THE PROBLEM
Quote exactly, and only, the lines of the material below from the line with "(fp_line (start 1.8 67.85) (end 1.8 -1.8)" through the line with "(fp_line (start -1.27 67.31)".

MATERIAL TO PROCESS

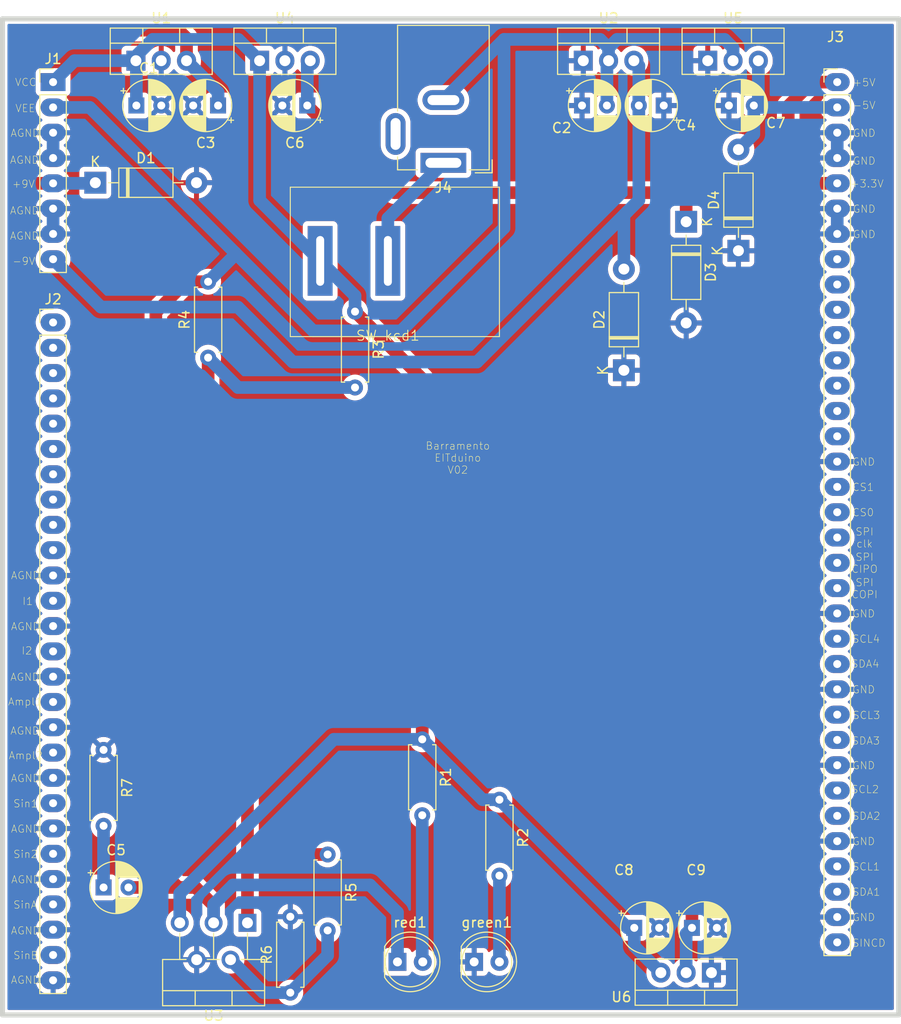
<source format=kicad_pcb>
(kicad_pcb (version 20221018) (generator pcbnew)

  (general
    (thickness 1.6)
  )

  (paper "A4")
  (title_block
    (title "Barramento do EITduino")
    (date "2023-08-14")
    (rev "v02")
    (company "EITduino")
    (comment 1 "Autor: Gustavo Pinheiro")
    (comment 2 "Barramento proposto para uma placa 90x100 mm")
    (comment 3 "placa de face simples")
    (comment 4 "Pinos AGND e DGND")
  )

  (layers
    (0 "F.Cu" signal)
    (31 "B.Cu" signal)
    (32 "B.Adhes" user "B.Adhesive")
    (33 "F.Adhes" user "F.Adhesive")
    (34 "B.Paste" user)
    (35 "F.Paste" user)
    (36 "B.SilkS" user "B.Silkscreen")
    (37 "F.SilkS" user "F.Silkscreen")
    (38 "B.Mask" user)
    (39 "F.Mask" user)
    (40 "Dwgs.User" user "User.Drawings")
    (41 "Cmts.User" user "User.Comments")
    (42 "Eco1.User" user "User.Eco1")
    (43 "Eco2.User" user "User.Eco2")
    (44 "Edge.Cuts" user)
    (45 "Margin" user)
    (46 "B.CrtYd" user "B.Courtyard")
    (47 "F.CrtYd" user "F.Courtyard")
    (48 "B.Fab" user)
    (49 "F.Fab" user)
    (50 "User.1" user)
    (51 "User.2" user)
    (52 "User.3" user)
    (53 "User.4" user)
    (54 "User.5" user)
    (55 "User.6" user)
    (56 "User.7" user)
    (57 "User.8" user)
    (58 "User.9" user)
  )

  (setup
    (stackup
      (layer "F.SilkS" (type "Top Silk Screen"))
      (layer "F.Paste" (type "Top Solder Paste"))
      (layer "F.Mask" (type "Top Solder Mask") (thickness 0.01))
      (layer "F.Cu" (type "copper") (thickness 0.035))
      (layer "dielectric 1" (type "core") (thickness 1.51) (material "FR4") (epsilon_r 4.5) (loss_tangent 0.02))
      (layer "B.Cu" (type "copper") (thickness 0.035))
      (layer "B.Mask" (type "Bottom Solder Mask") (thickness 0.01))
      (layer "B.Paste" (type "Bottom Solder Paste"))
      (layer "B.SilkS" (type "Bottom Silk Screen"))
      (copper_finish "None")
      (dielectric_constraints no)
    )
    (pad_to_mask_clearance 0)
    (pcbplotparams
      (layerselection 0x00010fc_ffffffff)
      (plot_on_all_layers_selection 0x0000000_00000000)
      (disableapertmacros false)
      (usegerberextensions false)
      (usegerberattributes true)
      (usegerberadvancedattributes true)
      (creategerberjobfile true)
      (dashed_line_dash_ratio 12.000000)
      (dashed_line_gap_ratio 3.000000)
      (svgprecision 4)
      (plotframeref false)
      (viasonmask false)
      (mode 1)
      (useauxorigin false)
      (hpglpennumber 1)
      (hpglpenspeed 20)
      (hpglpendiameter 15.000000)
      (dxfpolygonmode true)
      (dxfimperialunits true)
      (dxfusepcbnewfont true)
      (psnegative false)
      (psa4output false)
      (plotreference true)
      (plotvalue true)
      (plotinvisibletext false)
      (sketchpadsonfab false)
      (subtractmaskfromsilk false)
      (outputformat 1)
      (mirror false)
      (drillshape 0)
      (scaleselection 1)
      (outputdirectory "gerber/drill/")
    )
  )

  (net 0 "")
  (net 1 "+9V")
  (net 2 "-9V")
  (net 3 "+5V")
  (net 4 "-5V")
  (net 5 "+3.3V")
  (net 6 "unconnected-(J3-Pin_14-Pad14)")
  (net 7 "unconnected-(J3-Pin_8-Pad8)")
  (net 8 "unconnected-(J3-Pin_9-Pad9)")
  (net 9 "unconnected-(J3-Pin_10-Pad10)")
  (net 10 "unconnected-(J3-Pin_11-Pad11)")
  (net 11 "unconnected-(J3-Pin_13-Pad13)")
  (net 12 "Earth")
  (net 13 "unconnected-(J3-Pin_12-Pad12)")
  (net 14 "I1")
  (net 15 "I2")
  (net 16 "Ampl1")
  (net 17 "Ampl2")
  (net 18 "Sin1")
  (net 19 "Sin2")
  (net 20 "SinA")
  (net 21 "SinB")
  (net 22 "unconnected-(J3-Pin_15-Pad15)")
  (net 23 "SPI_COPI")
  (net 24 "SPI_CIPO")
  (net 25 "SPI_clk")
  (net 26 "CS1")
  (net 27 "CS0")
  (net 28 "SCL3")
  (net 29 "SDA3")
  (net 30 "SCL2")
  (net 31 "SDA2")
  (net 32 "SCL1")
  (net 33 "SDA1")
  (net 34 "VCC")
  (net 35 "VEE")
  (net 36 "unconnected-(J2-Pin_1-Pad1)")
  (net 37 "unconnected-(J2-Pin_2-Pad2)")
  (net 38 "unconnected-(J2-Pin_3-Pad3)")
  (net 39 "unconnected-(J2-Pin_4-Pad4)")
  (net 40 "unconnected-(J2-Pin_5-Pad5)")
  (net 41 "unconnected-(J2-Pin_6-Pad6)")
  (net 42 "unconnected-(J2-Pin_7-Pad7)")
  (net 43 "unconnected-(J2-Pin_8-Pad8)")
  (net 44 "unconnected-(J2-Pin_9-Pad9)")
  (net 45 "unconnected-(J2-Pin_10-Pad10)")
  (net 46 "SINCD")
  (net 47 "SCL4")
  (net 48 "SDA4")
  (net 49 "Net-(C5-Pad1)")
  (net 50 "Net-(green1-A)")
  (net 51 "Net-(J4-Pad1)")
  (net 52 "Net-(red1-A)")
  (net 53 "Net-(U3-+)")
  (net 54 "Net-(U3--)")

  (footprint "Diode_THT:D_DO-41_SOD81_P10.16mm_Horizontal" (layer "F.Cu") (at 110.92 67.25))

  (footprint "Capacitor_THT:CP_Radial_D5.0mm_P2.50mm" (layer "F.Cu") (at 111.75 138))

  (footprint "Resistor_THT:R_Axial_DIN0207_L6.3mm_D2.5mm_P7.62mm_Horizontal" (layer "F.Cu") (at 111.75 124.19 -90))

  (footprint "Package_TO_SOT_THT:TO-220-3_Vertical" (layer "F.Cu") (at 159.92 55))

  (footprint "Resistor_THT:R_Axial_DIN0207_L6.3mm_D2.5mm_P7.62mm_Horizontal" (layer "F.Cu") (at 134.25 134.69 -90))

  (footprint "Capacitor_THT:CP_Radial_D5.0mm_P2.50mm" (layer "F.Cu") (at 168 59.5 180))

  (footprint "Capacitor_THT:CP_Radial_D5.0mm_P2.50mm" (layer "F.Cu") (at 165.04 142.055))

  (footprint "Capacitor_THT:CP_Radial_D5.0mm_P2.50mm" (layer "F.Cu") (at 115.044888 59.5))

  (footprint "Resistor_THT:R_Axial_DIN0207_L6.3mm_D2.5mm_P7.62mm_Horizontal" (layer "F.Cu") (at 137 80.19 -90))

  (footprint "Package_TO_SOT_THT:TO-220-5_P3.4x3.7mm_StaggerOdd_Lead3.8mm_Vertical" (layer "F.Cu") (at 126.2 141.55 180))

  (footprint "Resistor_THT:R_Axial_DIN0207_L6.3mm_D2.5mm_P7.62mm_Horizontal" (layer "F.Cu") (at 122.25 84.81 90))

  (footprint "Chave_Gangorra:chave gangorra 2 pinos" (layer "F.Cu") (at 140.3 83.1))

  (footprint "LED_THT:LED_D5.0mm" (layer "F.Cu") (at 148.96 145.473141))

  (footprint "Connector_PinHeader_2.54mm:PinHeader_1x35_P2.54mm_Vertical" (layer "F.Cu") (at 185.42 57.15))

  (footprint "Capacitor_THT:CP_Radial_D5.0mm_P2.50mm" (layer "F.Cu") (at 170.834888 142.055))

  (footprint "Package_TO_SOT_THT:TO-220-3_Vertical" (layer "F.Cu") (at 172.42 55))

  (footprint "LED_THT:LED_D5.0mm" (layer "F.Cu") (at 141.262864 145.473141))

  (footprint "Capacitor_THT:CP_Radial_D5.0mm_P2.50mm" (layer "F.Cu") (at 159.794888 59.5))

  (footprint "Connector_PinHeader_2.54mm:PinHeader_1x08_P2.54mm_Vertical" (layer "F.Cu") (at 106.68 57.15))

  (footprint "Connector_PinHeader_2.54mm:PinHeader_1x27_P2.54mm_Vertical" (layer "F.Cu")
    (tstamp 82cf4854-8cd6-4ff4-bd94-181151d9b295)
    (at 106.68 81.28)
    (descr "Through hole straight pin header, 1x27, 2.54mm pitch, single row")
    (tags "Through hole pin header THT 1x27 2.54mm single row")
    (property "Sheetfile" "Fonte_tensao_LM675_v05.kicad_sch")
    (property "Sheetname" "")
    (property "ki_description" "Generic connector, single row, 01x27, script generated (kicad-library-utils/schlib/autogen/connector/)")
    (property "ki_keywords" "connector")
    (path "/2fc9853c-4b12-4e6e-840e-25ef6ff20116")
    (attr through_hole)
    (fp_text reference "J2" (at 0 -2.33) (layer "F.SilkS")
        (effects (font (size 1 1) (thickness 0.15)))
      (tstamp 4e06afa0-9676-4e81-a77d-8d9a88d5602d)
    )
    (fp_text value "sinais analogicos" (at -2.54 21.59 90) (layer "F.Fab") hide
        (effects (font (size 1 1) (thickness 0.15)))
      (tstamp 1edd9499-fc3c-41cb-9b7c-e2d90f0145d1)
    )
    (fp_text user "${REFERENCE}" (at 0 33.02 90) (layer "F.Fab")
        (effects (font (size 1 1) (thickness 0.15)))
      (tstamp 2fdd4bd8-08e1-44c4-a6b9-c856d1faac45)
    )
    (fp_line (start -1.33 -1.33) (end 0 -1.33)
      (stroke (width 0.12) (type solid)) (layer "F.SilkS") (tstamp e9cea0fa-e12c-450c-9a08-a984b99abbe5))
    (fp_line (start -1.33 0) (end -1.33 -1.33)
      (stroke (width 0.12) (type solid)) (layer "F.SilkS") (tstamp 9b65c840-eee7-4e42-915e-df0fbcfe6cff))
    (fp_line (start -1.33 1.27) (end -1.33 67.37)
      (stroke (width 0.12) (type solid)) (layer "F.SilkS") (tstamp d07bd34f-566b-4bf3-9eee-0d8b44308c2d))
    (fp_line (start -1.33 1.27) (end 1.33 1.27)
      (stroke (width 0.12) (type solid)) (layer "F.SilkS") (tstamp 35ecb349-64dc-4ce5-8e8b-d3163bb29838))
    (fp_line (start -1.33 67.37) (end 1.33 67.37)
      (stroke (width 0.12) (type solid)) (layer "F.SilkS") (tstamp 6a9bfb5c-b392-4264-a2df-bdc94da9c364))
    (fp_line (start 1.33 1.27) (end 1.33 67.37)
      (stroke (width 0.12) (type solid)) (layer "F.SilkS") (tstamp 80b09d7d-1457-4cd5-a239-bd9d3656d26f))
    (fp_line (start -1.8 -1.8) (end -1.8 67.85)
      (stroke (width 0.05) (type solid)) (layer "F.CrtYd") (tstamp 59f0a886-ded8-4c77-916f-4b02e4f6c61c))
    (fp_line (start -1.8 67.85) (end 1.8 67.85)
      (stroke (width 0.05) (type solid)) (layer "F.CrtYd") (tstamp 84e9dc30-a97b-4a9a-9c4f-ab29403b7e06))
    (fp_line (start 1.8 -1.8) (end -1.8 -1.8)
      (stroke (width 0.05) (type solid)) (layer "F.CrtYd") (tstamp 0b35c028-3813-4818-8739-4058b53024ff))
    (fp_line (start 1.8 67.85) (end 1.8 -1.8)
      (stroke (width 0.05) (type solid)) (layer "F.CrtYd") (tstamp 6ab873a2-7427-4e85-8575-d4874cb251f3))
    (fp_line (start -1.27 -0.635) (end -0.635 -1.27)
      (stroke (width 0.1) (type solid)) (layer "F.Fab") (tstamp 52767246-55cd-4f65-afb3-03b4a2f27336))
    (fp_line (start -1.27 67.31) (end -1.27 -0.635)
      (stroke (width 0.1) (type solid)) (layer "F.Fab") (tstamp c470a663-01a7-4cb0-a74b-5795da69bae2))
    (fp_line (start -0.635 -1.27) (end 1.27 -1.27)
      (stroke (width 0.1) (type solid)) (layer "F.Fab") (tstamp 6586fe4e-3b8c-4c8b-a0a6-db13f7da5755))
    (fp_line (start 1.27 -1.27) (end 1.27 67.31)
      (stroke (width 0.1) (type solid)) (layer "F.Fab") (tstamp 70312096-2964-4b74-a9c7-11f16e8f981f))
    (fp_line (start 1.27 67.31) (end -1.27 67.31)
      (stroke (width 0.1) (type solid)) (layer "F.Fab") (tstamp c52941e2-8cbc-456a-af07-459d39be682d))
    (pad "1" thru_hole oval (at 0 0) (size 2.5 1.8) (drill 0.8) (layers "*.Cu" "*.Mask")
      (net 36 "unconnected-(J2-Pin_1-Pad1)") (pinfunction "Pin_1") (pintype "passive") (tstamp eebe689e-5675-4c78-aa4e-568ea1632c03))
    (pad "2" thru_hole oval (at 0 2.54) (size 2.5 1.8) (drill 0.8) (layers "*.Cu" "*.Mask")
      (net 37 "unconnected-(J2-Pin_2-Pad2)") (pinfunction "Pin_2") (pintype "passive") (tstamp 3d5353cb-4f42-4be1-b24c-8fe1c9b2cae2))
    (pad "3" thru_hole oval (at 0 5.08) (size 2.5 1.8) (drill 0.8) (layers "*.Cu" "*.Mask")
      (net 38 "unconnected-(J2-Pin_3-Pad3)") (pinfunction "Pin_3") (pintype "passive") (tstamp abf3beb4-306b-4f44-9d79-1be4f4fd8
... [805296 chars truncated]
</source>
---
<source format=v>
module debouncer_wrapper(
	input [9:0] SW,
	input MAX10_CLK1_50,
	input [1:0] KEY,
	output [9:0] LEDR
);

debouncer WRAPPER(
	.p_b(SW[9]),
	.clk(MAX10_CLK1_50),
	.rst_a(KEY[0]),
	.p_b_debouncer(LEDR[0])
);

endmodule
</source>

EXERCISE ANSWER
    (fp_line (start 1.8 67.85) (end 1.8 -1.8)
      (stroke (width 0.05) (type solid)) (layer "F.CrtYd") (tstamp 6ab873a2-7427-4e85-8575-d4874cb251f3))
    (fp_line (start -1.27 -0.635) (end -0.635 -1.27)
      (stroke (width 0.1) (type solid)) (layer "F.Fab") (tstamp 52767246-55cd-4f65-afb3-03b4a2f27336))
    (fp_line (start -1.27 67.31) (end -1.27 -0.635)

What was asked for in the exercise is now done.